Doch neue Technologien sorgten auch damals schon für Diskussionen. Obwohl das Tiefkühlhaus hauptsächlich Vorteile mit sich brachte, gab es Vorbehalte. So war etwa in Zeitungsartikeln von mysteriösen Verkühlungsfällen zu lesen, die auf das vorherige Betreten der Kühlanlagen zurückgeführt wurden. „Nach den Vorfällen wurden sogar eigene Empfehlungen für die richtige Bekleidung im Tiefkühlhaus ausgegeben“, erklären die Forscher. Trotzdem hat sich das Tiefkühlhaus in der Steiermark etabliert und über Jahrzehnte gehalten.

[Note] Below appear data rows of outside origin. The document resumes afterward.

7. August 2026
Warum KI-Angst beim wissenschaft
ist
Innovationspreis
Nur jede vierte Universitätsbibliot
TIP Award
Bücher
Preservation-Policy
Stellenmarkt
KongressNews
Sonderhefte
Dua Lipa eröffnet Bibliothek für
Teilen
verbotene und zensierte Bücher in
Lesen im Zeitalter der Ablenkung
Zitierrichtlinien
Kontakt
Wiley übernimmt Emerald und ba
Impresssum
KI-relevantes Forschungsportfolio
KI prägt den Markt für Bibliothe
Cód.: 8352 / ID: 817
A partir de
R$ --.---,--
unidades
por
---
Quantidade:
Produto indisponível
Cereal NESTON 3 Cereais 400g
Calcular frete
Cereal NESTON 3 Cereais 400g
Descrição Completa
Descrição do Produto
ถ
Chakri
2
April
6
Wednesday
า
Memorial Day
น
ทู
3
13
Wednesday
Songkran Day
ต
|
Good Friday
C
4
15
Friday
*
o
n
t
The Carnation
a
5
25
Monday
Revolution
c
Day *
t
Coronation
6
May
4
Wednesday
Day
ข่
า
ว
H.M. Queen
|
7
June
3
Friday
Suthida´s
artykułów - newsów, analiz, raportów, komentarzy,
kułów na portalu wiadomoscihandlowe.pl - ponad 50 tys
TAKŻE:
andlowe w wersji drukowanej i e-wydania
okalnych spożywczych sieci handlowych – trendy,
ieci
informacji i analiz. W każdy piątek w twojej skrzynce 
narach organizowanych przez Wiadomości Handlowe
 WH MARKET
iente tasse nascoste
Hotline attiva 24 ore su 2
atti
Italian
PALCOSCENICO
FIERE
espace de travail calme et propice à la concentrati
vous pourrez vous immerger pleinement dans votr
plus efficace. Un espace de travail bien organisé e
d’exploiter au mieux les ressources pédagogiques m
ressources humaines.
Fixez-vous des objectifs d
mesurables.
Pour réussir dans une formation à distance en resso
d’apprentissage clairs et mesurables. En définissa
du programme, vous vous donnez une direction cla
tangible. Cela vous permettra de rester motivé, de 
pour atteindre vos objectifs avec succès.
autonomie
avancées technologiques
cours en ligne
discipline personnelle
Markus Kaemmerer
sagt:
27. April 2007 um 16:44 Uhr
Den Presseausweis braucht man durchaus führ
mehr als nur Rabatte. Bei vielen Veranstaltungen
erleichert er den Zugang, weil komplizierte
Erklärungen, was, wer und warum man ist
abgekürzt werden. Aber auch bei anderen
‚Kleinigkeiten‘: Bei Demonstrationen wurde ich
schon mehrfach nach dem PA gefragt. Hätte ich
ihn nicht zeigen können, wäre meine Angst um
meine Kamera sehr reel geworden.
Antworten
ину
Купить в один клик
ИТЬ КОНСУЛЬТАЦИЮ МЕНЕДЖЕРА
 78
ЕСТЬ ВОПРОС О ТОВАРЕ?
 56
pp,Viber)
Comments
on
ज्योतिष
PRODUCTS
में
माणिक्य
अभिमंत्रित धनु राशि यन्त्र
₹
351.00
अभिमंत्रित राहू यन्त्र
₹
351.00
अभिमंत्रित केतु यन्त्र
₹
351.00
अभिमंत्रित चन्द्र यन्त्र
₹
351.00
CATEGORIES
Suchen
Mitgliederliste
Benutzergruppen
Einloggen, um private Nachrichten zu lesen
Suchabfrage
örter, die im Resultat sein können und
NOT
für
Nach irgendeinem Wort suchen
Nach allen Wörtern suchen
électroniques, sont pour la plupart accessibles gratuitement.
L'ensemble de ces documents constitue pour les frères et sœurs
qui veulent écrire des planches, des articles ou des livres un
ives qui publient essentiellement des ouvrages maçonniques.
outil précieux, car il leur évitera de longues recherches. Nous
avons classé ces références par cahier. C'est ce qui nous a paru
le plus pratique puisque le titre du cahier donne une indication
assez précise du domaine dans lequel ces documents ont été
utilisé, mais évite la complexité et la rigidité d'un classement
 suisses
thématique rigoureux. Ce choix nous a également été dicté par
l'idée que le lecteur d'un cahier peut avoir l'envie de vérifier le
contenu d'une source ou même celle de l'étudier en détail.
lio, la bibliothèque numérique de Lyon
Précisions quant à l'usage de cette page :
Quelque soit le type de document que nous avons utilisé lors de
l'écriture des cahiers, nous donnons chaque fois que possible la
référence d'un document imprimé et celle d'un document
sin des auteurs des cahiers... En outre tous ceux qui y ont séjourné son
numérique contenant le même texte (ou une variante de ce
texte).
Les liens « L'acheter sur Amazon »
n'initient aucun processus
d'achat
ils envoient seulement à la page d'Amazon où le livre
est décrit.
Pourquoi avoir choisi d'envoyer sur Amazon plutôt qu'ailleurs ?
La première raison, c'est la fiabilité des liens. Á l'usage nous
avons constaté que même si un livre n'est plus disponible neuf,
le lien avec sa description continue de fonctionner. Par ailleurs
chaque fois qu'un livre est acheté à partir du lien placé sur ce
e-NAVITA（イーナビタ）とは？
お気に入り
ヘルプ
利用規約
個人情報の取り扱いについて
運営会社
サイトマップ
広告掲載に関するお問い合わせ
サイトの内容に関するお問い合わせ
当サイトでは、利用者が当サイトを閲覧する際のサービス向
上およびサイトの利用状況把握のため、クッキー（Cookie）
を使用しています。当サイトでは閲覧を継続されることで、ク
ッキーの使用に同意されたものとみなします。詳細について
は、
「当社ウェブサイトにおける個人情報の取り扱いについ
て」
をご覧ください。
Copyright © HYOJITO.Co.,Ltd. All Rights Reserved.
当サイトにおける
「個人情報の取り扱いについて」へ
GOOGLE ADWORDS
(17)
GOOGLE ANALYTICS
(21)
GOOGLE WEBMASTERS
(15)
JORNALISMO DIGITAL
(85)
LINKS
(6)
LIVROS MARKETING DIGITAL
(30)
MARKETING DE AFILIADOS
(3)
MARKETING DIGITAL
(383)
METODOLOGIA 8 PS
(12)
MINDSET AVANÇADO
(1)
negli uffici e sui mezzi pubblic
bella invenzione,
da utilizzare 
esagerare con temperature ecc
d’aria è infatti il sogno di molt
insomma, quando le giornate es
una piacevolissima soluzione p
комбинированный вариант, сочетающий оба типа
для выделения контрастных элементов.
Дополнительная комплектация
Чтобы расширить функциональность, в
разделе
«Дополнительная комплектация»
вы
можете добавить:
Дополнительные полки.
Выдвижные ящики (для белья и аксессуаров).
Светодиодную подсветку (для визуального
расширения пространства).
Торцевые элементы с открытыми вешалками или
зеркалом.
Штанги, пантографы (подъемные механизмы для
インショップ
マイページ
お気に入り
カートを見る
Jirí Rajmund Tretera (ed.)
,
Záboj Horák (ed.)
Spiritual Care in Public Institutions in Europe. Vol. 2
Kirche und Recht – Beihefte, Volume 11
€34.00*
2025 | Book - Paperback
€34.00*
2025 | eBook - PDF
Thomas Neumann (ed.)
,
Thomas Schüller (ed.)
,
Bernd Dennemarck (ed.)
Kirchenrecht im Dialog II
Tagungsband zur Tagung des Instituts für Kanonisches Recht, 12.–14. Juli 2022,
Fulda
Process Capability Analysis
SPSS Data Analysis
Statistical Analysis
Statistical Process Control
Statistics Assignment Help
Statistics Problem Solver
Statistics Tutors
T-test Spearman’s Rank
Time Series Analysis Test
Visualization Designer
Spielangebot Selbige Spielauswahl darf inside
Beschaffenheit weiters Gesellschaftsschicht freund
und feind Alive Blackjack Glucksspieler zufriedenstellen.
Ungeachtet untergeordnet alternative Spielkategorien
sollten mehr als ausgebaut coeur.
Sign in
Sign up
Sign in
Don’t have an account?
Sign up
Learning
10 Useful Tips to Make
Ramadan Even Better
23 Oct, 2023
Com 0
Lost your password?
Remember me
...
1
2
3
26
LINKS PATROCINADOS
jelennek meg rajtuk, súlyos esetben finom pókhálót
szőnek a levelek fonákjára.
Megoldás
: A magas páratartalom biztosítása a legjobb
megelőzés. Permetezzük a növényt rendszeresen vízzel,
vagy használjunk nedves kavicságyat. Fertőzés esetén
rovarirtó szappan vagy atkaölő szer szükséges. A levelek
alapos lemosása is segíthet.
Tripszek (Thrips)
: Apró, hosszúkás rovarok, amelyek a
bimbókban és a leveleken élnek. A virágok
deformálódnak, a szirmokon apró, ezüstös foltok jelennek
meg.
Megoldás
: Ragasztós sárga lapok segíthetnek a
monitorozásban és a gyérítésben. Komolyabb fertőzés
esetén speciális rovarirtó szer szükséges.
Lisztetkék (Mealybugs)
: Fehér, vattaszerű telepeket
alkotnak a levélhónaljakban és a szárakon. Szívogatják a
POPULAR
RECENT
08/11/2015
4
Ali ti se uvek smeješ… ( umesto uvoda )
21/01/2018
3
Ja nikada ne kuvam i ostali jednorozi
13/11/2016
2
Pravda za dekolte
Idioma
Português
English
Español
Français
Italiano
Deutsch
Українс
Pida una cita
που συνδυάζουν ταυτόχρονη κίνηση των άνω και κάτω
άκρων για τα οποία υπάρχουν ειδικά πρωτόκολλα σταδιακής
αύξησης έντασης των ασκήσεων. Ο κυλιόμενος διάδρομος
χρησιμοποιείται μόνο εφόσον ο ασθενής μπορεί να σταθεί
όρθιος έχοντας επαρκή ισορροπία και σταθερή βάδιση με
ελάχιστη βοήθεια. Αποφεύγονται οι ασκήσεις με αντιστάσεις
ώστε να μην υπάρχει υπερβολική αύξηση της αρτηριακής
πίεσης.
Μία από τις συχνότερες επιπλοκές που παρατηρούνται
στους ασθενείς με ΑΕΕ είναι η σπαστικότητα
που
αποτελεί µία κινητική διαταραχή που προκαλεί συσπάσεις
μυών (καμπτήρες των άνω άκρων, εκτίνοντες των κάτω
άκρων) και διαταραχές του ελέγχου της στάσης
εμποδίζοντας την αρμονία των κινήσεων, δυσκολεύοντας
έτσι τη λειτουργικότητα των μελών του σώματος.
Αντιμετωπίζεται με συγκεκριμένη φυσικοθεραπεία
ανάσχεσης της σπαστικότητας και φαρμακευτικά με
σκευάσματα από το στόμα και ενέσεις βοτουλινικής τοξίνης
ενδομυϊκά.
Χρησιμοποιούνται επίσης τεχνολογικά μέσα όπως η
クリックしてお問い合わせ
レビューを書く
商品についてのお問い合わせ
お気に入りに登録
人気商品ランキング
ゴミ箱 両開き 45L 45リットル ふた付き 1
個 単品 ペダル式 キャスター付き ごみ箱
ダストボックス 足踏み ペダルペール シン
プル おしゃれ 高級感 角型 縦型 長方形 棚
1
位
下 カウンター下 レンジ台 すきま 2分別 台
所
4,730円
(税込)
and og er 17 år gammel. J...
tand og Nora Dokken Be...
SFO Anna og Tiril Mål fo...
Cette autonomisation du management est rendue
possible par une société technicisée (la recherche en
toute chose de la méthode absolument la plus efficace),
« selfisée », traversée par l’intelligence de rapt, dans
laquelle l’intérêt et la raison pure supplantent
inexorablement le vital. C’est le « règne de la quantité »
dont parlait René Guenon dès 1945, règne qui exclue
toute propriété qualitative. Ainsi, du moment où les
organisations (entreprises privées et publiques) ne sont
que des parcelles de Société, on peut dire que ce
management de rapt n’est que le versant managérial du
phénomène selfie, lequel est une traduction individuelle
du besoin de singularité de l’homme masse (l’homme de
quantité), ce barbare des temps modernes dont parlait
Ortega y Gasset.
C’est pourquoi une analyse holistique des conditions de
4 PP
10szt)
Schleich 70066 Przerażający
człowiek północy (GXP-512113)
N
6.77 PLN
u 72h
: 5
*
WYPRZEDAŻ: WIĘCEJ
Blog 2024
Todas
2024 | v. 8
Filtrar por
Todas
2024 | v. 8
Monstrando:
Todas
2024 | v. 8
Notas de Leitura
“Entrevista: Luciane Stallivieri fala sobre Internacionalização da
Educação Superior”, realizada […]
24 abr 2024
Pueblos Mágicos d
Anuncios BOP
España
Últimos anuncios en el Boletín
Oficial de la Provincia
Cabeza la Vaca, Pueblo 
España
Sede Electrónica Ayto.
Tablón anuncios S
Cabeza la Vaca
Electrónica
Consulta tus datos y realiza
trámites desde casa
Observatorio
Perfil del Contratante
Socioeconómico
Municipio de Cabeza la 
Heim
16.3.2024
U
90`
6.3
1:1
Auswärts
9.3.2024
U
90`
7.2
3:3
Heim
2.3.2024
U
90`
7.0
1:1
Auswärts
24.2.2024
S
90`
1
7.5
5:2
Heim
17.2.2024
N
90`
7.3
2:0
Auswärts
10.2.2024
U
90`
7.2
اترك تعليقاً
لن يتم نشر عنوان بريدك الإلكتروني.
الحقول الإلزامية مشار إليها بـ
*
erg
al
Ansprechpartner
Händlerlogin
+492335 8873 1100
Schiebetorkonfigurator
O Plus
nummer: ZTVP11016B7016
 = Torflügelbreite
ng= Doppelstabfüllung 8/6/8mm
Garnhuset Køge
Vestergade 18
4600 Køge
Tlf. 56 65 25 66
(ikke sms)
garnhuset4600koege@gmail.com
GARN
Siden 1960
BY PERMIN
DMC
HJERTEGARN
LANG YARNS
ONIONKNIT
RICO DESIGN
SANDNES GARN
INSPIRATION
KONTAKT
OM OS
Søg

Die Geschichten, die das Forscherteam gesammelt hat, geben auch Aufschluss über das Dorfleben von damals: „Das Tiefkühlhaus war ein Ort der Begegnung für Jung und Alt“, so Ziegerhofer. In den häufig sehr zentral gelegenen Liegenschaften wurde getratscht, Kinder spielten rundherum. Viele dieser lustigen, traurigen oder skurrilen Erzählungen wurden von den Forschern gesammelt und zu Papier gebracht.
In ihrem 269 Seiten starken Buch informieren die Wissenschaftler die Leser über technische, baurechtliche und wirtschaftliche Details der Tiefkühlhäuser, und sie erzählen die Geschichten rund um die alte Institution Tiefkühlhaus weiter, die ihnen die Dorfbevölkerung der Steiermark anvertraut hat.